Launching a Docker container is so yesterday. Today, it’s all about 50,000 Docker containers… launched in 100 seconds… on a Mesos-powered cluster.
This is exactly what Verizon did today at MesosCon in Seattle.
Some think “Can you hear me now?” when they think of Verizon, but in the cloudy world of infrastructure, the telecom giant boasts its share of technical achievements. Indeed, Verizon may now have one of the world’s fastest clusters for Internet of Things (IoT) services.
At MesosCon in Seattle, the company demonstrated 50,000 Docker containers launched in 100 seconds, on a Verizon cluster powered by the Mesosphere Datacenter Operating System (DCOS). It’s all tied to the surge in IoT business Verizon anticipates.
Verizon’s State of the Market for The Internet of Things 2015 cited 45% year-over-year revenue growth in 2014 for its IoT business, with 4G LTE activations growing by 135%. With more than 15 million–and growing–IoT-enabled connections under management at Verizon, the company is aggressively beefing up its back end to support the expected growth. As I’ve written, IoT is driving huge data center investments, but most of that growth is happening in clouds like Verizon’s.
I spoke recently with Larry Rau, director of Technology at Verizon, to learn more.
TechRepublic: How has IoT affected Verizon’s development and operations?
Rau: We’re really seeing an explosion of IoT devices and data, and that’s generating a huge surge in demand for new IoT services. The business opportunities around IoT have pushed us to look at ways to accelerate the velocity our developers can build and deploy those services, while meeting the performance guarantees Verizon provides its customers.
For us, that’s meant re-configuring our IoT stack to support what we internally call a philosophy of “build today and deploy tomorrow.”
The traditional ways that large enterprises deploy new applications are tied up in a lot of process. You have to claim resources in the datacenter, you have to stand up hardware, you have to apply additional human operators, consider power issues, and have teams involved for networking and datacenter management.
Old approaches to vertical scale and manually partitioned hardware created cycles that could drag out deployments of new services for months. Moving to a cluster-oriented solution allows Verizon to aggregate datacenter resources across all services, enable automation, and deliver faster time to market for new services.
On the data side, the volume and variety of data generated by IoT devices has created a number of new scale considerations.
Verizon doesn’t have a challenge with the network part of moving data–we run the fastest network around–but our re-configuring addresses how we reliably store that data and make it available to IoT services we are creating around real-time, post-processing, and analytics. A cluster that supports the ability to run a mix of application types allows different forms of processing to occur on the same data, often concurrent with each other.
TechRepublic: From what I’ve seen, Verizon is one of the largest users of Mesosphere’s DCOS. What’s the role of the datacenter operating system in your environment?
Rau: Large scale clustering will be the centerpiece of our new IoT platform. Mesosphere takes a much more holistic view of the cluster and allows us to go beyond the limitations of old vertical scale approaches and the pain of associated high human-touch synchronization.
We have a very large cluster available to our IoT services. It’s all abstracted as a single machine and allows us to launch containers at scale without the human configuration and capital expenses that used to go into claiming and standing up hardware.

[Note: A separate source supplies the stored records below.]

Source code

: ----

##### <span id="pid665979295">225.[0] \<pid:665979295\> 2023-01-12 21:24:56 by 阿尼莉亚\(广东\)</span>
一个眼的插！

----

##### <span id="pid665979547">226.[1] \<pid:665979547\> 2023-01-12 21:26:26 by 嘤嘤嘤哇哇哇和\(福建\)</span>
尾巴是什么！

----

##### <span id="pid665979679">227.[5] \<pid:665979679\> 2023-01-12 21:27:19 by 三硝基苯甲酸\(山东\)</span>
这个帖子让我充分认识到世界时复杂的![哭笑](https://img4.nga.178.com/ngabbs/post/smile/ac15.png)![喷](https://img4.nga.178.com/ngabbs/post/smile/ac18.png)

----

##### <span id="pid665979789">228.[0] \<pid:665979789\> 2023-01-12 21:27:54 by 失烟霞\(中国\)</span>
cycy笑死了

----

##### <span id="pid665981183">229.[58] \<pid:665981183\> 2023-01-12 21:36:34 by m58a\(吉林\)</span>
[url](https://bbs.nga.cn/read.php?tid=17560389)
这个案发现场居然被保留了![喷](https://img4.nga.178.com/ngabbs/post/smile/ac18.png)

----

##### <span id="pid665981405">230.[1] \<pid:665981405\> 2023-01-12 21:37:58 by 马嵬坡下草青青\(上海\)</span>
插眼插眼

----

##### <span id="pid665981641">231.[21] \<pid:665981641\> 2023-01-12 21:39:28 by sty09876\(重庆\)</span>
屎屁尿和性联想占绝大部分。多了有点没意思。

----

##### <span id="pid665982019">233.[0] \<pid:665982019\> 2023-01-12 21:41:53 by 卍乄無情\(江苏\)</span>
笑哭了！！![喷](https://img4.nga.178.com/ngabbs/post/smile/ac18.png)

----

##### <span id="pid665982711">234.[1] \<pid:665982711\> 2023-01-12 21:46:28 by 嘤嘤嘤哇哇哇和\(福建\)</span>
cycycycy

Mesosphere allows traditional manual administration to be automated and enables our developers the ability to accelerate the speed at which new services can be deployed.

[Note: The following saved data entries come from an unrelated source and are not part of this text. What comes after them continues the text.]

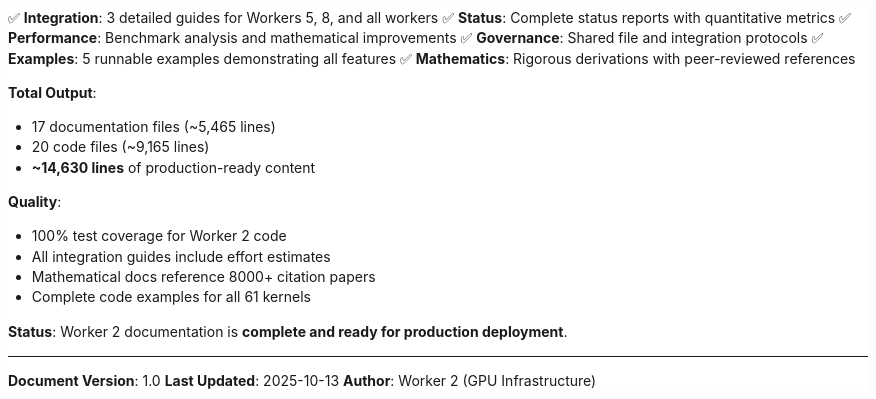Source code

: ✅ **Integration**: 3 detailed guides for Workers 5, 8, and all workers
✅ **Status**: Complete status reports with quantitative metrics
✅ **Performance**: Benchmark analysis and mathematical improvements
✅ **Governance**: Shared file and integration protocols
✅ **Examples**: 5 runnable examples demonstrating all features
✅ **Mathematics**: Rigorous derivations with peer-reviewed references

**Total Output**:
- 17 documentation files (~5,465 lines)
- 20 code files (~9,165 lines)
- **~14,630 lines** of production-ready content

**Quality**:
- 100% test coverage for Worker 2 code
- All integration guides include effort estimates
- Mathematical docs reference 8000+ citation papers
- Complete code examples for all 61 kernels

**Status**: Worker 2 documentation is **complete and ready for production deployment**.

---

**Document Version**: 1.0
**Last Updated**: 2025-10-13
**Author**: Worker 2 (GPU Infrastructure)
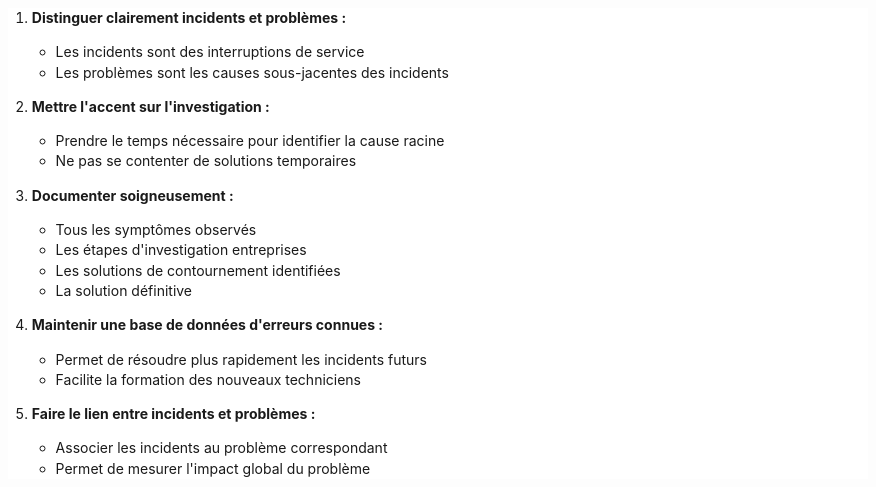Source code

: 1. **Distinguer clairement incidents et problèmes :**

   - Les incidents sont des interruptions de service
   - Les problèmes sont les causes sous-jacentes des incidents

2. **Mettre l'accent sur l'investigation :**

   - Prendre le temps nécessaire pour identifier la cause racine
   - Ne pas se contenter de solutions temporaires

3. **Documenter soigneusement :**

   - Tous les symptômes observés
   - Les étapes d'investigation entreprises
   - Les solutions de contournement identifiées
   - La solution définitive

4. **Maintenir une base de données d'erreurs connues :**

   - Permet de résoudre plus rapidement les incidents futurs
   - Facilite la formation des nouveaux techniciens

5. **Faire le lien entre incidents et problèmes :**
   - Associer les incidents au problème correspondant
   - Permet de mesurer l'impact global du problème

DCOS will enable Verizon to condense deployment times by an order of magnitude. Where it could take the average business months to deploy a new service for millions of users of Verizon’s services, DCOS will enable that cycle to be reduced up to 90%.

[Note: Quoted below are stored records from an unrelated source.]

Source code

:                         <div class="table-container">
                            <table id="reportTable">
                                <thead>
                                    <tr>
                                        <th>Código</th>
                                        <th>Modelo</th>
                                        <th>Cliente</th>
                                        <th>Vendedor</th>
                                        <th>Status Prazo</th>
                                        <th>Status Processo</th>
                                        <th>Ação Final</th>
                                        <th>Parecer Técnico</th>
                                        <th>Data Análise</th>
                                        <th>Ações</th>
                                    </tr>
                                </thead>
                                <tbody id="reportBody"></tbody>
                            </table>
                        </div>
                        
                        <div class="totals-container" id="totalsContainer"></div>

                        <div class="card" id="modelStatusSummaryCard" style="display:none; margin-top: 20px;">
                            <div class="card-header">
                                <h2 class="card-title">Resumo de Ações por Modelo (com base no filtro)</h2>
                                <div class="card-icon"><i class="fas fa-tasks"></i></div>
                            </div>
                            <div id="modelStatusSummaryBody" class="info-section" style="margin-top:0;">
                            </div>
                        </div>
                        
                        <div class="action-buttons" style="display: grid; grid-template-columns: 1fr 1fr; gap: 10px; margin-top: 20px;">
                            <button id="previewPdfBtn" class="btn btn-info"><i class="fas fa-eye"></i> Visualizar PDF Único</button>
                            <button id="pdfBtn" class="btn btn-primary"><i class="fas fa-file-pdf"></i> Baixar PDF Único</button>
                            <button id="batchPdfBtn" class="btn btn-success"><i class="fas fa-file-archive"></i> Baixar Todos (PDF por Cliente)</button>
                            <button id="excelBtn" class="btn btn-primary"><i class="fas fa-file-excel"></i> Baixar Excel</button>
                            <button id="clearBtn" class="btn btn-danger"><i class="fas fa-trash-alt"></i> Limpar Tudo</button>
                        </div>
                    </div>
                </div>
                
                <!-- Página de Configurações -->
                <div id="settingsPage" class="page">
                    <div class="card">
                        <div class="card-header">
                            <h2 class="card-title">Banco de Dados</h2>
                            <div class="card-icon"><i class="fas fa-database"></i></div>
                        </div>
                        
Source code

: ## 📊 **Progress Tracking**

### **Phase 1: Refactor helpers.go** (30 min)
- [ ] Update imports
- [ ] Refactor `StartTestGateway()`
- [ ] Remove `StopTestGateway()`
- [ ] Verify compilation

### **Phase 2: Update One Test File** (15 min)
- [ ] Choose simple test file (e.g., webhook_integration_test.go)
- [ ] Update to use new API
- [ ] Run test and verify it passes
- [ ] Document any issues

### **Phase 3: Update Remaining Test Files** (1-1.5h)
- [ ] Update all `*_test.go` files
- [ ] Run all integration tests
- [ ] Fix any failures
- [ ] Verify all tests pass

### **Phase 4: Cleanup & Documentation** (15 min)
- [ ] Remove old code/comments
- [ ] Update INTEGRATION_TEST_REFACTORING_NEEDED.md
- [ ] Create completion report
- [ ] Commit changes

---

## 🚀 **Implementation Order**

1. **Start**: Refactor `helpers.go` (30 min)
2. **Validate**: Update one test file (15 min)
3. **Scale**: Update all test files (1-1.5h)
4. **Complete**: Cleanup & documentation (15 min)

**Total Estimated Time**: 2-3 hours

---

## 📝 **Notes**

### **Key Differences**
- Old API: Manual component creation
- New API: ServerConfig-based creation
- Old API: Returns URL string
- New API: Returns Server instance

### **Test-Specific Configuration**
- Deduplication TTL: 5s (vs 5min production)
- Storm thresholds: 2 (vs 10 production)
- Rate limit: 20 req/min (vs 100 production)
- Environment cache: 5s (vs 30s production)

Verizon doesn’t do anything small. When we deploy a new product or service, it has to be geographically dispersed, and it has to have five nine’s of reliability. DCOS allows us to just tap into the capacity of our existing cluster and introduce new services that reliably scale from day one.
TechRepublic: In its vision for the IoT business opportunity, Verizon has been outspoken about the importance of how data is handled in the cloud. How will the new data surge in IoT affect the typical business’ back end?
Rau: The data gathered by millions of connected endpoints must be stored reliably and securely and made accessible to people and other systems. As your IoT requirements grow, your infrastructure needs to support that growth.
As I said, we don’t have a challenge with the network part of moving data. However, when you get data into the cloud, then the challenge becomes how to take different types of actions with that data.
One of the big advantages of the cluster abstractions and working with DCOS is handling different types of processes and actions without having to redundantly move that data around. This allows us to lower I/O operations by moving tasks around without having to move the data–and that scenario applies to real-time, post-processing, or analytics after the fact.
We also use DCOS to allow related frameworks like Kafka and Cassandra to run on the same cluster, so we gain the benefits of sharing the resources underneath.